The Community and Public Sector Union has launched a survey aimed at giving the tens of thousands of Australian Public Service workers who have been employed through labour hire a greater voice on workplace issues.
Launched on Wednesday, the survey has been created to replicate the Australian Public Service Commission’s annual employee census, which has been conducted since 2012. While the APS census covers a range of key workplace issues, including staff wellbeing, leadership, and development, it excludes labour hire staff.
The union has called on labour hire staff in the public sector to take its new survey, which it has argued will “ensure that the government cannot ignore labour hire workers any longer”.
“Labour hire workers deserve respect, job security and equal pay for equal work, and they deserve to be heard,” it said.
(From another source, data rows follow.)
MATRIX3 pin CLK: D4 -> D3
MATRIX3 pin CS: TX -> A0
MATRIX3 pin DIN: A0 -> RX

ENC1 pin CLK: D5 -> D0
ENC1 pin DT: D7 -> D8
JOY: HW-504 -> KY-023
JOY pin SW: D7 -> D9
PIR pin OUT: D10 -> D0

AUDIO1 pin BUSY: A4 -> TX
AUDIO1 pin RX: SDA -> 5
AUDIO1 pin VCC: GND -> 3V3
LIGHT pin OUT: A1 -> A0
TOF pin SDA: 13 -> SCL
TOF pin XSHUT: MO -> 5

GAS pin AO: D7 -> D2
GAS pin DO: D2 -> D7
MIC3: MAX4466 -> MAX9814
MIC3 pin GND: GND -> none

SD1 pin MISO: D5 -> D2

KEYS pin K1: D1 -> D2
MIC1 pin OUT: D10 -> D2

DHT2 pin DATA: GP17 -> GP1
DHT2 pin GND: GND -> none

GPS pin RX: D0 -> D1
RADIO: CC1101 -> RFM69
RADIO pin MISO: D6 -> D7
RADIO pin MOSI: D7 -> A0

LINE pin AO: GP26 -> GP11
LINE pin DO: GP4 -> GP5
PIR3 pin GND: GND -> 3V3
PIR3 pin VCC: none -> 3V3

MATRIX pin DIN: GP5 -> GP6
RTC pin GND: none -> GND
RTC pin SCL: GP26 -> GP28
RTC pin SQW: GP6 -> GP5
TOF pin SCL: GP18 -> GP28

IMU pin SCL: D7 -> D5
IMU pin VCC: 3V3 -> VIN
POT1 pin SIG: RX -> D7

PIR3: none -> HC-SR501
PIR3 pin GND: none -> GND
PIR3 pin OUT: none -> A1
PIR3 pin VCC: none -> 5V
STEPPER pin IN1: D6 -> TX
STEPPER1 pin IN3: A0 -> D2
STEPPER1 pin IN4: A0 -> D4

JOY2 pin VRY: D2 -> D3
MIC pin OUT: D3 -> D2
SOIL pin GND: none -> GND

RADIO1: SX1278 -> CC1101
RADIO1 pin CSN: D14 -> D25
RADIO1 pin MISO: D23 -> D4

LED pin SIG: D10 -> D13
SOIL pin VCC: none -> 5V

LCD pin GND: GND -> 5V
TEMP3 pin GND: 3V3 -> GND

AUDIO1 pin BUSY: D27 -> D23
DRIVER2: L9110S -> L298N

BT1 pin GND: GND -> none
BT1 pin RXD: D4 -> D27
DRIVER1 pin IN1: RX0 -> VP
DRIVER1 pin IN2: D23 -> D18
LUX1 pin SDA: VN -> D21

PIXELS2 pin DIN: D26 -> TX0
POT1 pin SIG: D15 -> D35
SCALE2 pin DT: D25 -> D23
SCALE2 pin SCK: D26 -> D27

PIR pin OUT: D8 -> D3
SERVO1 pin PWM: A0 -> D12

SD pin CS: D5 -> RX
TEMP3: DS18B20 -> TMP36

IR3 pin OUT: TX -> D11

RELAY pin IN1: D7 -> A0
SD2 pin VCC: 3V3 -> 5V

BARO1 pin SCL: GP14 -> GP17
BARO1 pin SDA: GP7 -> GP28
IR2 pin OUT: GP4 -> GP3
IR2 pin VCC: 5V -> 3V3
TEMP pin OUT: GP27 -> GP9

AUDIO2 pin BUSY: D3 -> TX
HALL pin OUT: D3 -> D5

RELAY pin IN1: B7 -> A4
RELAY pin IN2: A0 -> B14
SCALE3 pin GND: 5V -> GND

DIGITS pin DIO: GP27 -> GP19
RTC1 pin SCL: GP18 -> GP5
An increasing number of staff are being employed through labour hire due to the commonwealth’s Average Staffing Levels cap, according to CPSU national secretary Melissa Donnelly.
She noted that since 2013, more than 12,000 jobs have been cut from the APS as a result of the cap.
“We know that because of this staffing cap there are around 20,000 workers on labour hire in the APS. In fact in some agencies over 40% of their workforce are staffed with workers who are not directly employed but are contracted through labour hire companies,” she said.
Donnelly said that since the government has “refused” to count APS labour hire workers in the annual census, the CPSU labour hire census would fill the gap.
“Every year the government counts its staff, and seeks feedback from its workforce, but due to the ASL cap tens of thousands of workers that deliver for the public sector are left without a voice, ignored by the government and the APSC,” she said.
“The government is trying to privatise the public sector by stealth, and at the same time is refusing to acknowledge or hear from the workers they rely on.”
The 2020 APS employee census results have not yet been released due to the survey being delayed last year as a result of COVID-19.